● EXERCISE:
Reproduce the listing below with every "across images" changed to "across frames" and everything else untouched. Omit the pictures from your version.

● EXTRACTED DATA:
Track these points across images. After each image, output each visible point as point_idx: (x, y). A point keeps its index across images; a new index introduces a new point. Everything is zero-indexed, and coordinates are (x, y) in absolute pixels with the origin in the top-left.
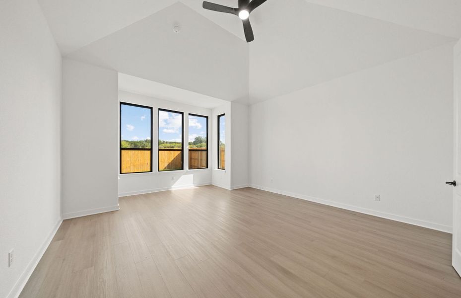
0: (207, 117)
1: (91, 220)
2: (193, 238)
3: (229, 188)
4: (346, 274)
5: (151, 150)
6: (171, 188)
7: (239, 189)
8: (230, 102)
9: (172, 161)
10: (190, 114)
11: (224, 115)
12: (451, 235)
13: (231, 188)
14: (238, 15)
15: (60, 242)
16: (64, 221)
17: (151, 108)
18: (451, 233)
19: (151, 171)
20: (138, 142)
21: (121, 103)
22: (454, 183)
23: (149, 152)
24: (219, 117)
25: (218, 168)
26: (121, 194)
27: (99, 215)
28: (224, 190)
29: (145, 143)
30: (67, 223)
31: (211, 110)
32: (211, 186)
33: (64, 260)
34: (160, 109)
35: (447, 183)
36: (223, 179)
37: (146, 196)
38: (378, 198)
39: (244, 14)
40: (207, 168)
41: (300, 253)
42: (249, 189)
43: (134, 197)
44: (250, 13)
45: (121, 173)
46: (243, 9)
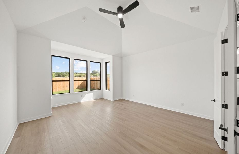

● OUTPUT:
Track these points across frames. After each image, output each visible point as point_idx: (x, y). A point keeps its index across frames; a new index introduces a new point. Everything is zero-indexed, and coordinates are (x, y) in absolute pixels with the origin in the top-left.
0: (207, 117)
1: (91, 220)
2: (193, 238)
3: (229, 188)
4: (346, 274)
5: (151, 150)
6: (171, 188)
7: (239, 189)
8: (230, 102)
9: (172, 161)
10: (190, 114)
11: (224, 115)
12: (451, 235)
13: (231, 188)
14: (238, 15)
15: (60, 242)
16: (64, 221)
17: (151, 108)
18: (451, 233)
19: (151, 171)
20: (138, 142)
21: (121, 103)
22: (454, 183)
23: (149, 152)
24: (219, 117)
25: (218, 168)
26: (121, 194)
27: (99, 215)
28: (224, 190)
29: (145, 143)
30: (67, 223)
31: (211, 110)
32: (211, 186)
33: (64, 260)
34: (160, 109)
35: (447, 183)
36: (223, 179)
37: (146, 196)
38: (378, 198)
39: (244, 14)
40: (207, 168)
41: (300, 253)
42: (249, 189)
43: (134, 197)
44: (250, 13)
45: (121, 173)
46: (243, 9)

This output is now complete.